(Dataset items)
>>>>>
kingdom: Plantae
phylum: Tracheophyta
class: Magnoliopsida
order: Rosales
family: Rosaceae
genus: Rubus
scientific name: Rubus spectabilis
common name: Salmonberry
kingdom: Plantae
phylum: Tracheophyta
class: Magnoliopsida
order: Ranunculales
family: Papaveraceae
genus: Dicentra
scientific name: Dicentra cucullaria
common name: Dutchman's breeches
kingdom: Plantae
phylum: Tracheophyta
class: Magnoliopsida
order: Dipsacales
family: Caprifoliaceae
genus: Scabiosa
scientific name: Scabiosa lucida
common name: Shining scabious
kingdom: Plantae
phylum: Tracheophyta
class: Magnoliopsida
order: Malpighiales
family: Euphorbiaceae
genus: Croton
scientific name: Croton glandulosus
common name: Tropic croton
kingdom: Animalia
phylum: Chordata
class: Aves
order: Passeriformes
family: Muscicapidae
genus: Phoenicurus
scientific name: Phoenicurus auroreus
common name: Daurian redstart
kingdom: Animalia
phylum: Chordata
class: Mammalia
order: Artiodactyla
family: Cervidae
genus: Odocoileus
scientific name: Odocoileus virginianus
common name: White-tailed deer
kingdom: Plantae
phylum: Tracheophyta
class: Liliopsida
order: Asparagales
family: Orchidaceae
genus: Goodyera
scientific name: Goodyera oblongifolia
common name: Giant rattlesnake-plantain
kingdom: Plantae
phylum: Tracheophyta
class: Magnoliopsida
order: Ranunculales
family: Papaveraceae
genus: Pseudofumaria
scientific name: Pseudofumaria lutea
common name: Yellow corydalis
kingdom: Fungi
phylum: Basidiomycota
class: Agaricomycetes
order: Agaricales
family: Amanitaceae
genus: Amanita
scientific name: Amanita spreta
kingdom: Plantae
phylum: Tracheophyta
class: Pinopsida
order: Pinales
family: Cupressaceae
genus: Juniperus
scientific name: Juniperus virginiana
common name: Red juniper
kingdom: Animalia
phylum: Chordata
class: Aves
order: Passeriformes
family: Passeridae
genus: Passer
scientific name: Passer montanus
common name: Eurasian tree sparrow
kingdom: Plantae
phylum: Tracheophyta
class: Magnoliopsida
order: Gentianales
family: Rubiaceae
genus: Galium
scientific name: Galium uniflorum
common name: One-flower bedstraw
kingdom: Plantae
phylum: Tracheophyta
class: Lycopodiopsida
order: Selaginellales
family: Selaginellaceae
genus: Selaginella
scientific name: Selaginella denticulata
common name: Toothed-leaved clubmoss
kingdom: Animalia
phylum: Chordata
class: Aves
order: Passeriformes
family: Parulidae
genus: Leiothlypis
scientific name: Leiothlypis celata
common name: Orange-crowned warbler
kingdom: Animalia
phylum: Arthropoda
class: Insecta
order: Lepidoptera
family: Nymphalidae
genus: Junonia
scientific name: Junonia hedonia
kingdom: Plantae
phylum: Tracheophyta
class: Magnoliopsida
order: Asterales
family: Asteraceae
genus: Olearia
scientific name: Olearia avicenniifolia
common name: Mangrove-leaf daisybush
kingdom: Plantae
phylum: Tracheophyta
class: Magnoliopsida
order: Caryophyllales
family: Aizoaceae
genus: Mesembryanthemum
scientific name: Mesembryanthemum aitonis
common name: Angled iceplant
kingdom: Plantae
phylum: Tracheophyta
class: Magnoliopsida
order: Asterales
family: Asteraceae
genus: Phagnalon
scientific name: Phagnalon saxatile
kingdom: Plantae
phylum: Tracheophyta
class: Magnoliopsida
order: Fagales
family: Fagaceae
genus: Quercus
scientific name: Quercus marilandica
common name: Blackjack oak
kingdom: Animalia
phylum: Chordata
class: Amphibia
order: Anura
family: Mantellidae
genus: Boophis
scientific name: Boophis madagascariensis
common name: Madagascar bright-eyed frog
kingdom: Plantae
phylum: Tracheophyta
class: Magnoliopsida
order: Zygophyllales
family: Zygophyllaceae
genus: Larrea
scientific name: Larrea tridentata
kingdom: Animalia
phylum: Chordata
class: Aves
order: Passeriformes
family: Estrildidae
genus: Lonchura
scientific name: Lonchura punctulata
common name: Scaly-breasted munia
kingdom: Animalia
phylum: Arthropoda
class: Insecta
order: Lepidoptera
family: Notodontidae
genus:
<<<<<
What is needed
Render every line of the data above as a numbered list, one item per line, and drop any blank lines.

Result below
1. kingdom: Plantae
2. phylum: Tracheophyta
3. class: Magnoliopsida
4. order: Rosales
5. family: Rosaceae
6. genus: Rubus
7. scientific name: Rubus spectabilis
8. common name: Salmonberry
9. kingdom: Plantae
10. phylum: Tracheophyta
11. class: Magnoliopsida
12. order: Ranunculales
13. family: Papaveraceae
14. genus: Dicentra
15. scientific name: Dicentra cucullaria
16. common name: Dutchman's breeches
17. kingdom: Plantae
18. phylum: Tracheophyta
19. class: Magnoliopsida
20. order: Dipsacales
21. family: Caprifoliaceae
22. genus: Scabiosa
23. scientific name: Scabiosa lucida
24. common name: Shining scabious
25. kingdom: Plantae
26. phylum: Tracheophyta
27. class: Magnoliopsida
28. order: Malpighiales
29. family: Euphorbiaceae
30. genus: Croton
31. scientific name: Croton glandulosus
32. common name: Tropic croton
33. kingdom: Animalia
34. phylum: Chordata
35. class: Aves
36. order: Passeriformes
37. family: Muscicapidae
38. genus: Phoenicurus
39. scientific name: Phoenicurus auroreus
40. common name: Daurian redstart
41. kingdom: Animalia
42. phylum: Chordata
43. class: Mammalia
44. order: Artiodactyla
45. family: Cervidae
46. genus: Odocoileus
47. scientific name: Odocoileus virginianus
48. common name: White-tailed deer
49. kingdom: Plantae
50. phylum: Tracheophyta
51. class: Liliopsida
52. order: Asparagales
53. family: Orchidaceae
54. genus: Goodyera
55. scientific name: Goodyera oblongifolia
56. common name: Giant rattlesnake-plantain
57. kingdom: Plantae
58. phylum: Tracheophyta
59. class: Magnoliopsida
60. order: Ranunculales
61. family: Papaveraceae
62. genus: Pseudofumaria
63. scientific name: Pseudofumaria lutea
64. common name: Yellow corydalis
65. kingdom: Fungi
66. phylum: Basidiomycota
67. class: Agaricomycetes
68. order: Agaricales
69. family: Amanitaceae
70. genus: Amanita
71. scientific name: Amanita spreta
72. kingdom: Plantae
73. phylum: Tracheophyta
74. class: Pinopsida
75. order: Pinales
76. family: Cupressaceae
77. genus: Juniperus
78. scientific name: Juniperus virginiana
79. common name: Red juniper
80. kingdom: Animalia
81. phylum: Chordata
82. class: Aves
83. order: Passeriformes
84. family: Passeridae
85. genus: Passer
86. scientific name: Passer montanus
87. common name: Eurasian tree sparrow
88. kingdom: Plantae
89. phylum: Tracheophyta
90. class: Magnoliopsida
91. order: Gentianales
92. family: Rubiaceae
93. genus: Galium
94. scientific name: Galium uniflorum
95. common name: One-flower bedstraw
96. kingdom: Plantae
97. phylum: Tracheophyta
98. class: Lycopodiopsida
99. order: Selaginellales
100. family: Selaginellaceae
101. genus: Selaginella
102. scientific name: Selaginella denticulata
103. common name: Toothed-leaved clubmoss
104. kingdom: Animalia
105. phylum: Chordata
106. class: Aves
107. order: Passeriformes
108. family: Parulidae
109. genus: Leiothlypis
110. scientific name: Leiothlypis celata
111. common name: Orange-crowned warbler
112. kingdom: Animalia
113. phylum: Arthropoda
114. class: Insecta
115. order: Lepidoptera
116. family: Nymphalidae
117. genus: Junonia
118. scientific name: Junonia hedonia
119. kingdom: Plantae
120. phylum: Tracheophyta
121. class: Magnoliopsida
122. order: Asterales
123. family: Asteraceae
124. genus: Olearia
125. scientific name: Olearia avicenniifolia
126. common name: Mangrove-leaf daisybush
127. kingdom: Plantae
128. phylum: Tracheophyta
129. class: Magnoliopsida
130. order: Caryophyllales
131. family: Aizoaceae
132. genus: Mesembryanthemum
133. scientific name: Mesembryanthemum aitonis
134. common name: Angled iceplant
135. kingdom: Plantae
136. phylum: Tracheophyta
137. class: Magnoliopsida
138. order: Asterales
139. family: Asteraceae
140. genus: Phagnalon
141. scientific name: Phagnalon saxatile
142. kingdom: Plantae
143. phylum: Tracheophyta
144. class: Magnoliopsida
145. order: Fagales
146. family: Fagaceae
147. genus: Quercus
148. scientific name: Quercus marilandica
149. common name: Blackjack oak
150. kingdom: Animalia
151. phylum: Chordata
152. class: Amphibia
153. order: Anura
154. family: Mantellidae
155. genus: Boophis
156. scientific name: Boophis madagascariensis
157. common name: Madagascar bright-eyed frog
158. kingdom: Plantae
159. phylum: Tracheophyta
160. class: Magnoliopsida
161. order: Zygophyllales
162. family: Zygophyllaceae
163. genus: Larrea
164. scientific name: Larrea tridentata
165. kingdom: Animalia
166. phylum: Chordata
167. class: Aves
168. order: Passeriformes
169. family: Estrildidae
170. genus: Lonchura
171. scientific name: Lonchura punctulata
172. common name: Scaly-breasted munia
173. kingdom: Animalia
174. phylum: Arthropoda
175. class: Insecta
176. order: Lepidoptera
177. family: Notodontidae
178. genus:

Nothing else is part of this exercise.